41/60 Days System Design Questions

#abotwrotethis #dataengineering #backend #systemdesign

Your data team just got a new SLA: surface fraud signals within 500ms of a transaction.

Right now you're running nightly Spark batch jobs. The business wants "real-time." Your team knows Spark. Someone already opened a PR adding Spark Structured Streaming.

The transaction volume: 8,000 events/sec peak. You're on AWS. The fraud model runs in Python. The output feeds a DynamoDB table the API reads from.

You need to redesign the pipeline. What do you pick?

A) Kafka Streams — event-by-event processing, stateful operators, sub-10ms latency. Lives inside your app JVM.
B) Apache Flink — true streaming engine, exactly-once semantics, built for high-throughput stateful processing.
C) Spark Structured Streaming — micro-batch under the hood, 100ms–5s windows, same API your team already knows.
D) Keep the batch job, drop the window to 1 minute — "near real-time" at zero migration cost.

Three of these can hit sub-500ms. One of them cannot — no matter how you tune it.

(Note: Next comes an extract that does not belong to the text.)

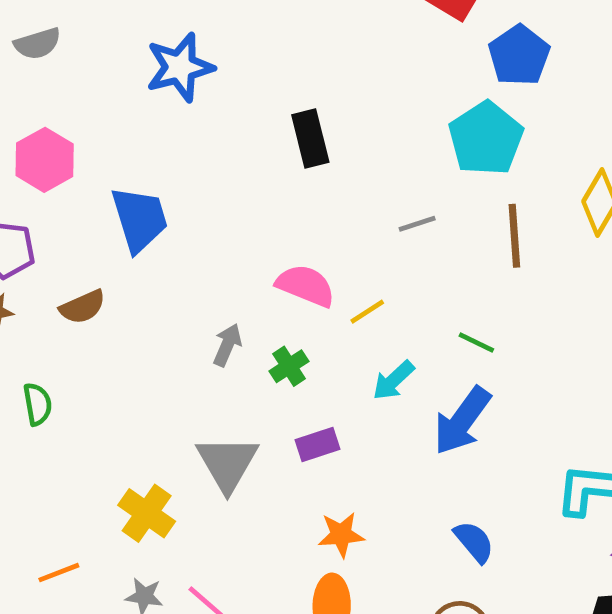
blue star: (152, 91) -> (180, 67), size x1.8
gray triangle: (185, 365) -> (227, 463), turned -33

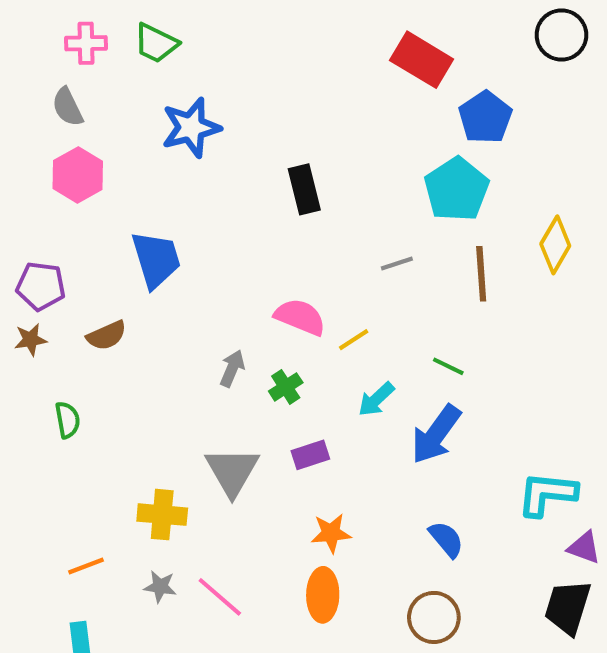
gray semicircle: (38, 44) -> (68, 107), turned 81
pink hexagon: (45, 160) -> (78, 175), moved
yellow cross: (147, 513) -> (162, 515), turned -30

Pick one — A, B, C, or D — and tell me why. Full breakdown in the comments.

Drop your answer 👇

30DaysOfSystemDesign #SystemDesign #DataEngineering #DistributedSystems

Top comments (4)

Joud Awad • Jun 16

Why B wins (Apache Flink):
Flink is a true streaming engine — event-by-event, not batch. Every transaction triggers processing the moment it arrives. Latency: sub-50ms end-to-end with proper tuning. At 8K events/sec, Flink doesn't blink. Exactly-once semantics mean your fraud signals aren't double-counted when a node fails. The Python fraud model integrates via PyFlink or a sidecar microservice. Flink's watermark model handles out-of-order events cleanly — which matters when transactions arrive from distributed payment processors with clock skew.

Operational overhead is real. But the SLA demands it. You're not reaching for Flink prematurely here — the business asked for 500ms and gave you 8K events/sec. That's exactly the problem Flink was built for.

Joud Awad • Jun 16

Why A is close but not the cleanest fit (Kafka Streams):
Kafka Streams is event-by-event too — sub-10ms achievable. The constraint: it runs inside your application JVM. Your fraud model is Python. That means Kafka Streams handles the stream topology, but the model scoring lives in a separate Python service, adding a network hop. Flink handles that boundary more cleanly with PyFlink. Kafka Streams is the right call if the fraud logic is stateful JVM-native aggregation. Wrong default when the model is a Python service.

Joud Awad • Jun 16

Why C is the senior engineer trap (Spark Structured Streaming):
The PR is already open. The API looks familiar. But Structured Streaming is micro-batch — it collects events for a trigger interval (practically 100ms–5s under production load), then processes them as a mini-batch. You'll tune it, it'll pass staging, and it'll breach SLA the first time peak traffic hits. Mistaking "Streaming" in the name for actual event-by-event processing is the trap.

Joud Awad • Jun 16

Why D is eliminated immediately (batch, 1-minute windows):
Minimum latency = the window size. At 60 seconds you're 120x over SLA before the first line of fraud logic runs. "Near real-time" is not a SLA.